Now that you have responded to our first appeal for the welfare of our people; now that you have set an example for those who, like you, long to have their eyes opened and be delivered from servitude, our hopes are revived and with you as our allies we even dare to face adversity, confident of victory.
No longer do Filipino women have to stand with their heads bowed or appear on bended knees. Hope for the future now quickened their heart-beats. No longer is there any mother who will contribute to the blindness of her daughter and raise her in self-contempt and utter moral debasement. Submission to an unjust order or ready complaisance is no longer the quintessence of wisdom. Nor a polite smile now the only weapon against insult or a humble tear the ineffable panacea for all tribulations.
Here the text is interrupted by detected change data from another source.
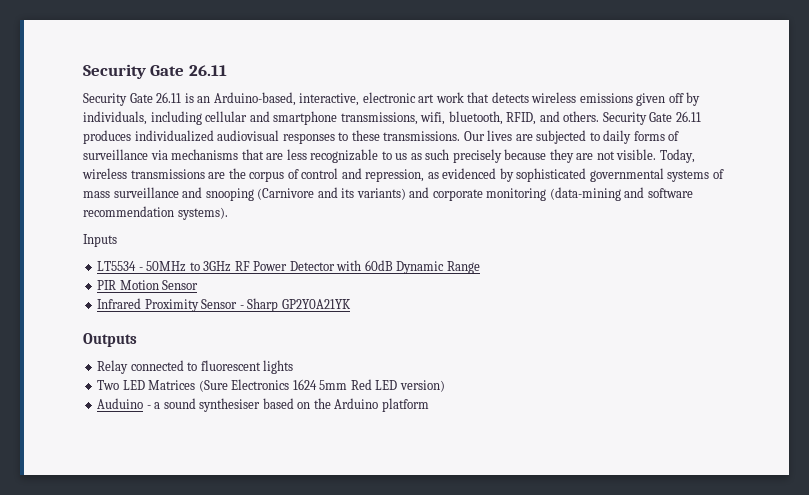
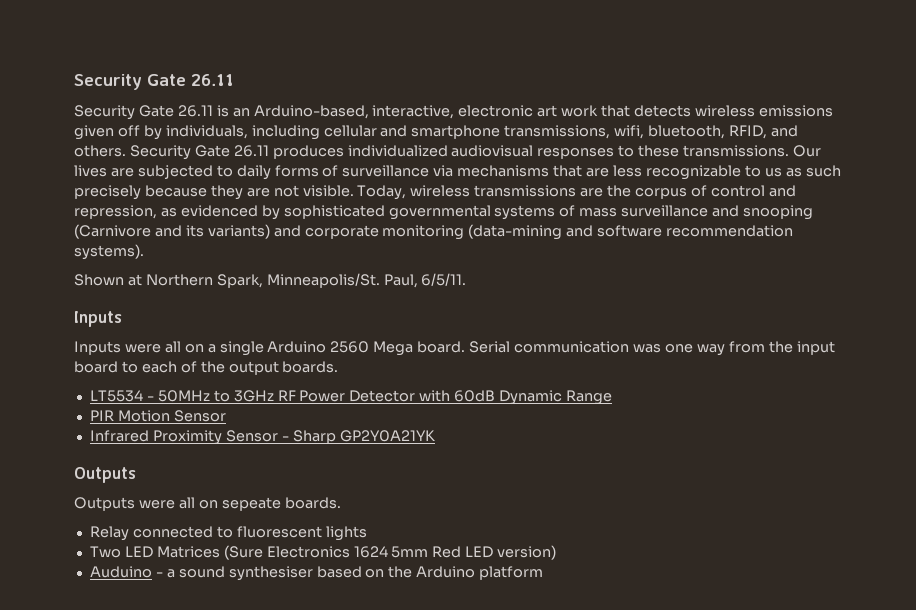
[83,234,117,247] Inputs -> [74,273,467,288] [74,311,122,327] [74,341,835,356] [74,361,339,375] Shown at Northern Spark, Minneapolis/St. Paul, 6/5/11. // Inputs // Inputs were all on a single Arduino 2560 Mega board. Serial communication was one way from the input board to each of the output boards.
(137, 340) none -> [74,497,341,511] // Outputs were all on sepeate boards.

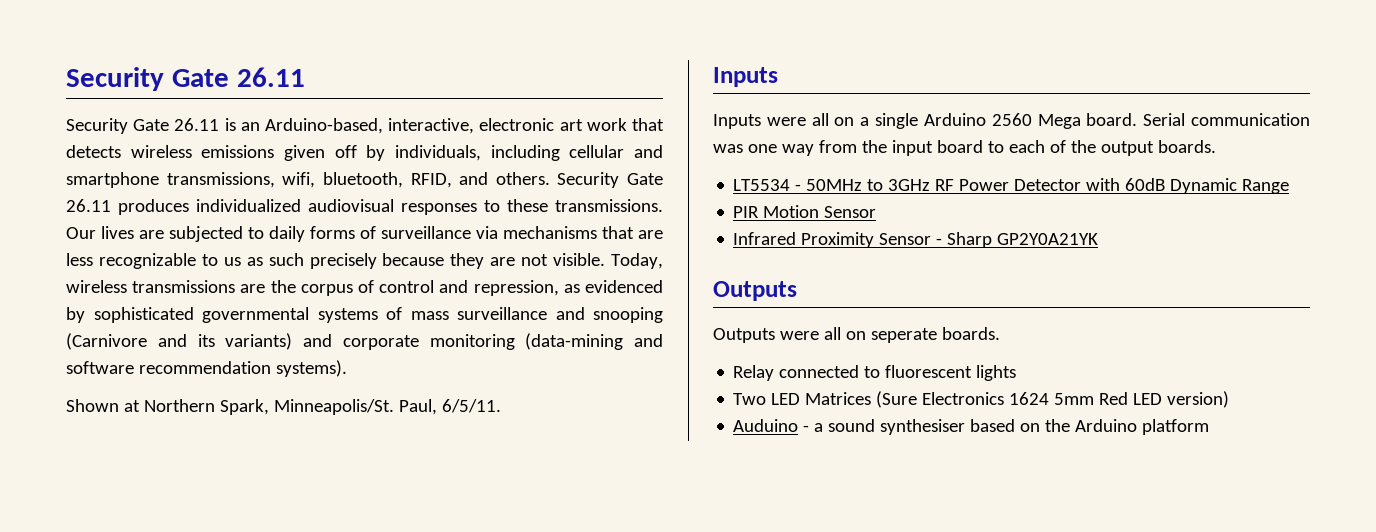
[221,497,281,511] sepeate -> [870,328,937,343] seperate

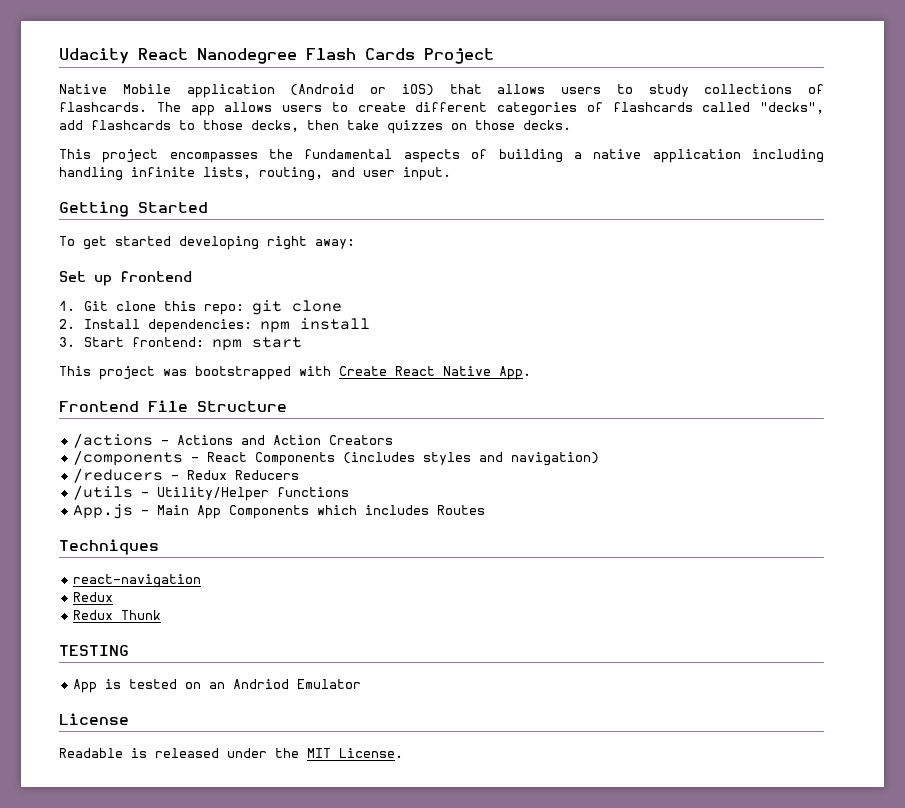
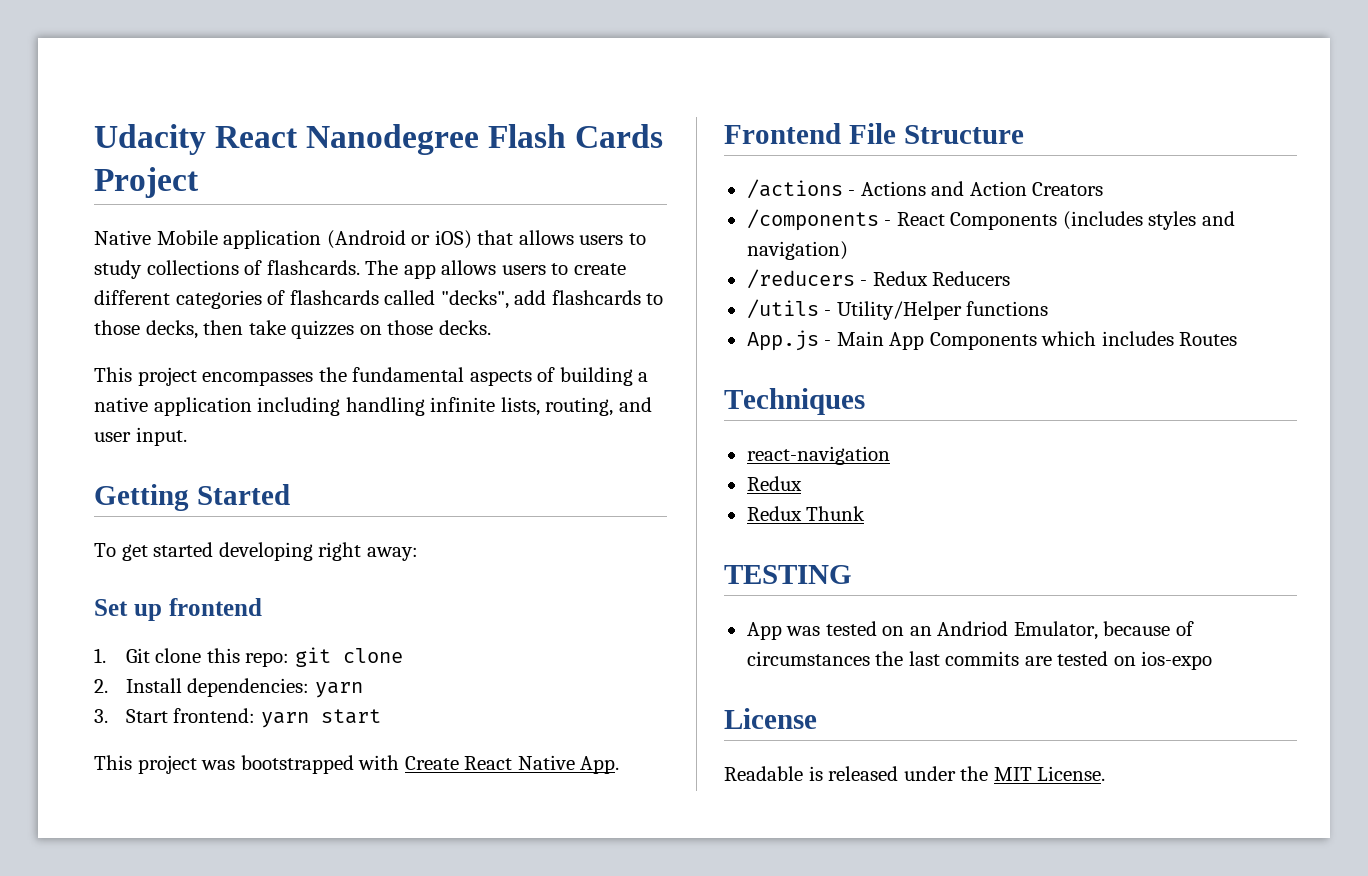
[260,318,371,333] npm install -> [314,682,363,698] yarn
[212,339,243,351] npm -> [260,712,309,728] yarn
[105,679,122,689] is -> [786,626,821,636] was
[297,679,362,689] Emulator -> [1013,621,1194,640] [746,651,1213,670] Emulator, because of circumstances the last commits are tested on ios-expo

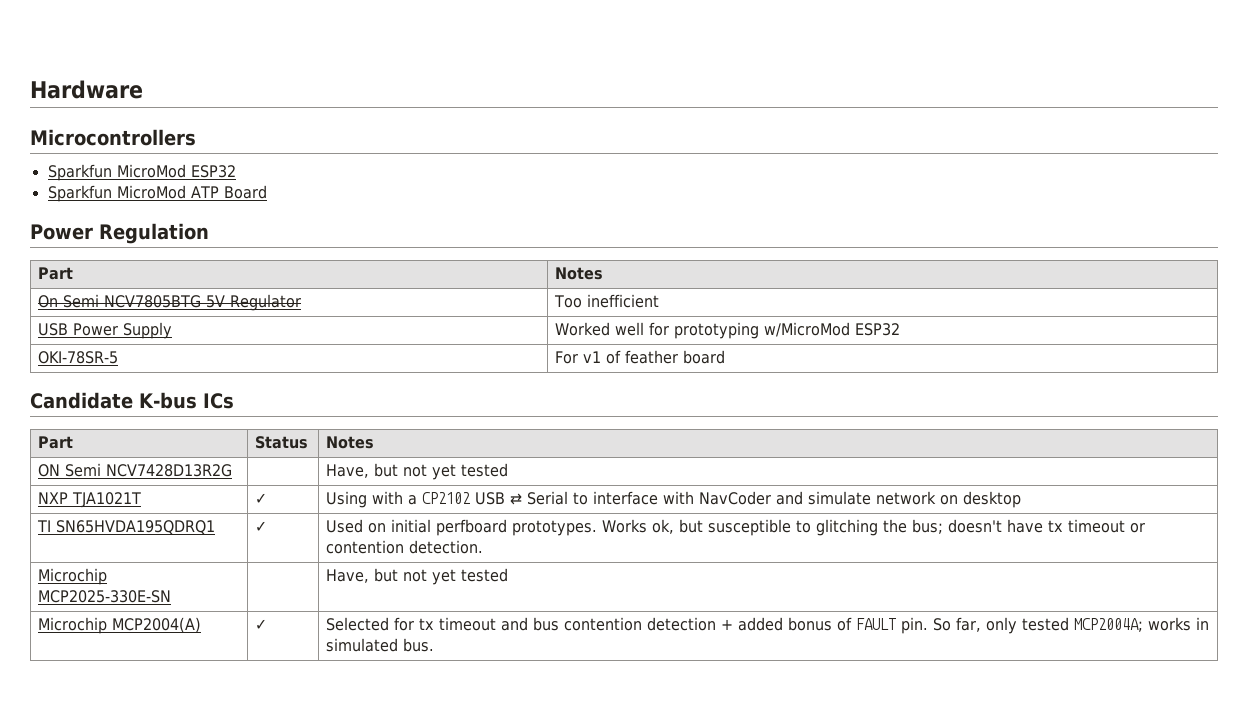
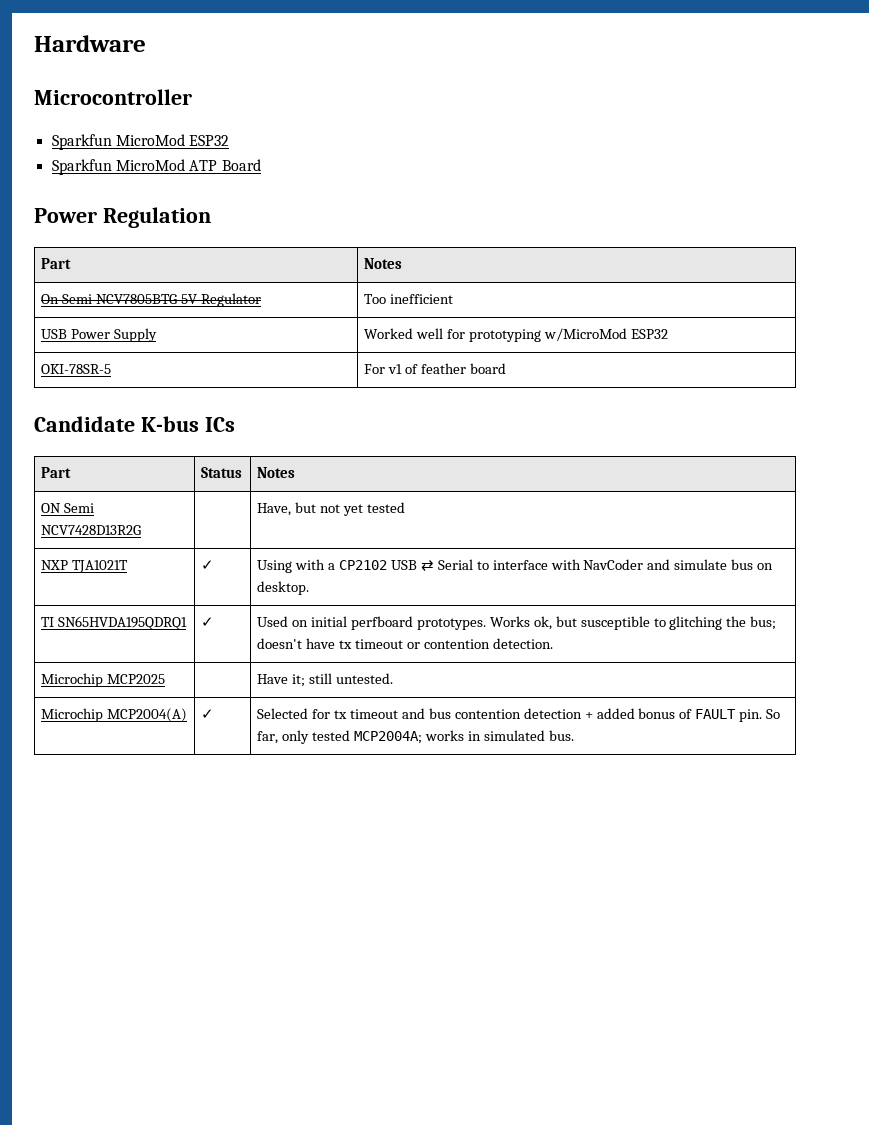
[30,129,196,146] Microcontrollers -> [34,89,192,105] Microcontroller
[876,491,1022,508] network on desktop -> [731,559,774,570] [257,581,310,595] bus on desktop.
[38,590,172,603] [326,568,509,585] MCP2025-330E-SN | | Have, but not yet tested -> [107,674,166,684] [257,673,394,687] MCP2025 | | Have it; still untested.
You already know that God’s will is different and distinct from the will of a priest; that religiousness does not consist in bending one’s knees for a long time, much less in mumbling kilometrical prayers, counting the heads of big rosaries, and wearing grimy scapularies. It consists rather in spotless conduct, in the purity of one’s intention and in the uprightness of one’s judgment or criterion. You know that prudence does not mean blind obedience to whatever whims may strike the fancy of godlings. It means doing what is reasonable and just, because blind obedience is itself the cause of such whims, and hence those who provoke them are the real sinners.
Officials or friars can no longer assert that they alone are responsible for their unjust orders, because God has endowed each person with reason and a will of his or her own, and that reason enables its possessor to distinguish what is just from what is unjust. All of us were born free, unshackled, and nobody has the right to subjugate the will and the spirit of another. And why should one submit one’s thoughts, free and noble, to another?
It is cowardice and a mistake to believe that saintliness is blind obedience and that prudence and the ability to think are signs of presumption. Ignorance has ever been ignorance; it has never been prudence and honor. God, the primal source of all wisdom, does not demand that man, created in his own image, allow himself to be deceived or hoodwinked. He wants us to use and let shine the light of reason with which he has so mercifully endowed us. He is like the father who handed a torch to each of his sons to light their way in the darkness, bidding them to keep its flame ever bright and not to trust to the light of the others, but to help and advise one another to find the right path. Fools they would be if they fell headlong for following the light of another; and the father would be right in reproaching them, thus: “Did I not give a torch to each of you?” But he would have no reason to hide them if they fell due to the light of their respective torches because then the light might have been dim and the road extremely bad.
Nobody, but nobody, talks like this anymore in the country except Bro. Eli Soriano. When it comes to truth, he cannot stop talking – not even add nor diminish, he says.